▶ [The exercise]:
Render every line of the material below as a Markdown table with the columns Row and Line, numbering each row and skipping blank lines. Keep the pictures out of the table.

Stored items
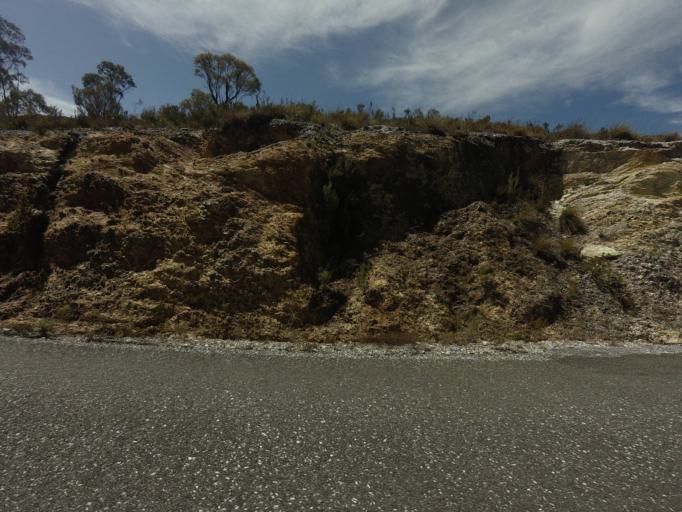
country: AU
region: Tasmania
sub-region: West Coast
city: Queenstown
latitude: -42.7913
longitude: 146.0632
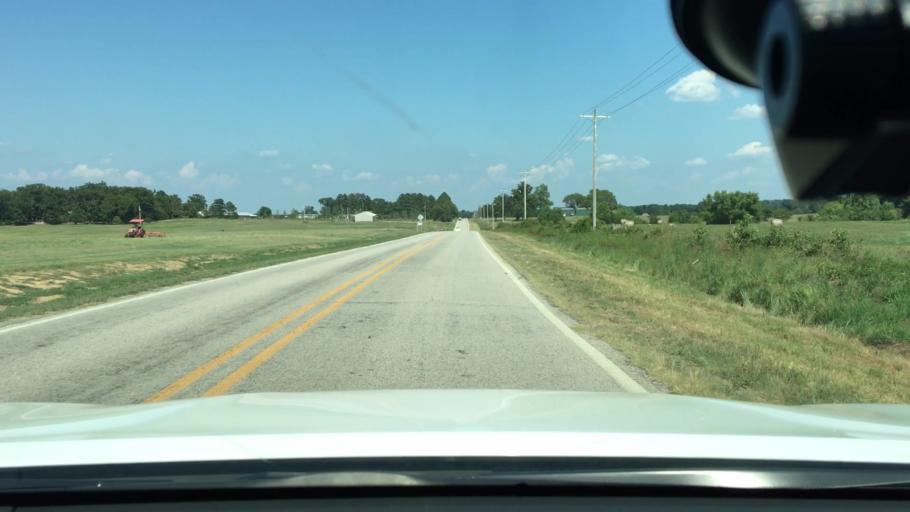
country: US
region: Arkansas
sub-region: Johnson County
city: Coal Hill
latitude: 35.3512
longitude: -93.5871
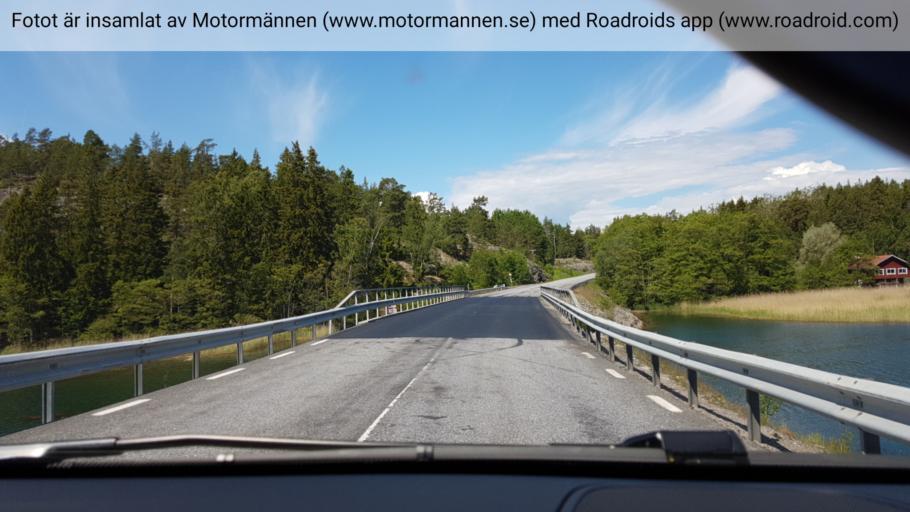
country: SE
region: Stockholm
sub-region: Nynashamns Kommun
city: Nynashamn
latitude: 58.9520
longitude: 18.0006
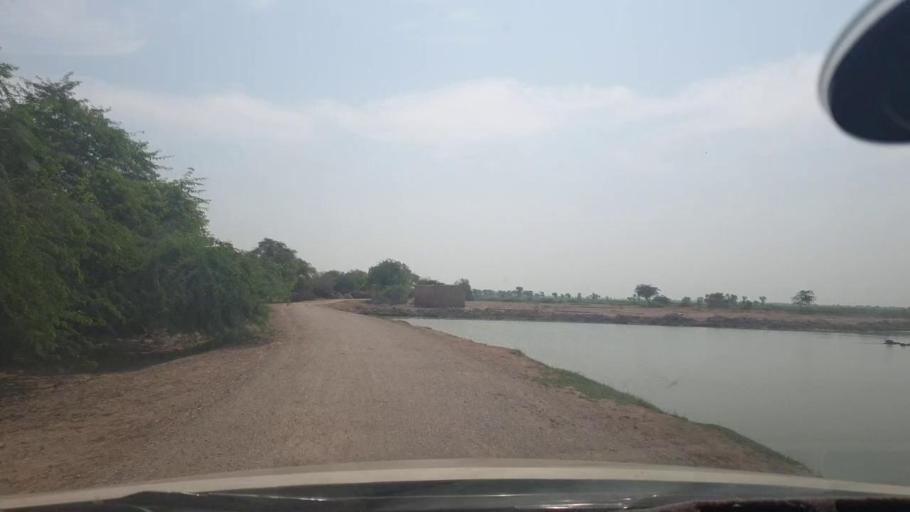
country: PK
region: Sindh
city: Jacobabad
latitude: 28.2735
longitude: 68.5262
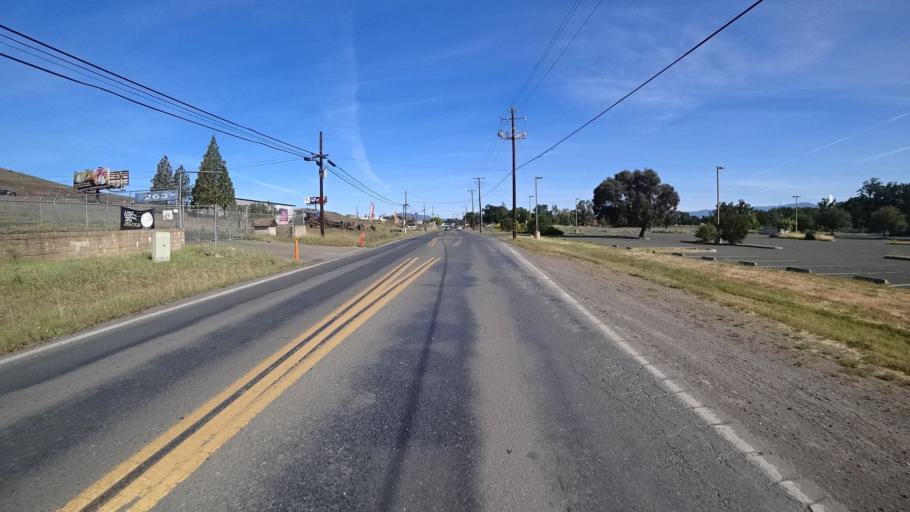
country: US
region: California
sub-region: Lake County
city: Lakeport
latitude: 39.0146
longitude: -122.9101
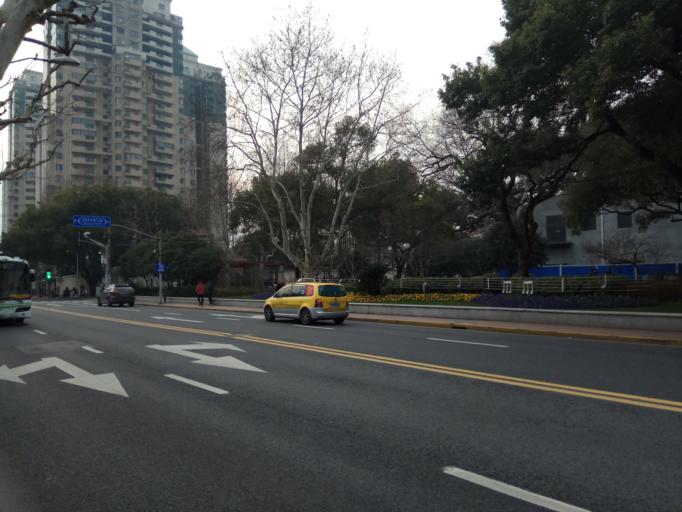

▶ [Result of this exercise]:
| Row | Line |
|---|---|
| 1 | country: AU |
| 2 | region: Tasmania |
| 3 | sub-region: West Coast |
| 4 | city: Queenstown |
| 5 | latitude: -42.7913 |
| 6 | longitude: 146.0632 |
| 7 | country: US |
| 8 | region: Arkansas |
| 9 | sub-region: Johnson County |
| 10 | city: Coal Hill |
| 11 | latitude: 35.3512 |
| 12 | longitude: -93.5871 |
| 13 | country: SE |
| 14 | region: Stockholm |
| 15 | sub-region: Nynashamns Kommun |
| 16 | city: Nynashamn |
| 17 | latitude: 58.9520 |
| 18 | longitude: 18.0006 |
| 19 | country: PK |
| 20 | region: Sindh |
| 21 | city: Jacobabad |
| 22 | latitude: 28.2735 |
| 23 | longitude: 68.5262 |
| 24 | country: US |
| 25 | region: California |
| 26 | sub-region: Lake County |
| 27 | city: Lakeport |
| 28 | latitude: 39.0146 |
| 29 | longitude: -122.9101 |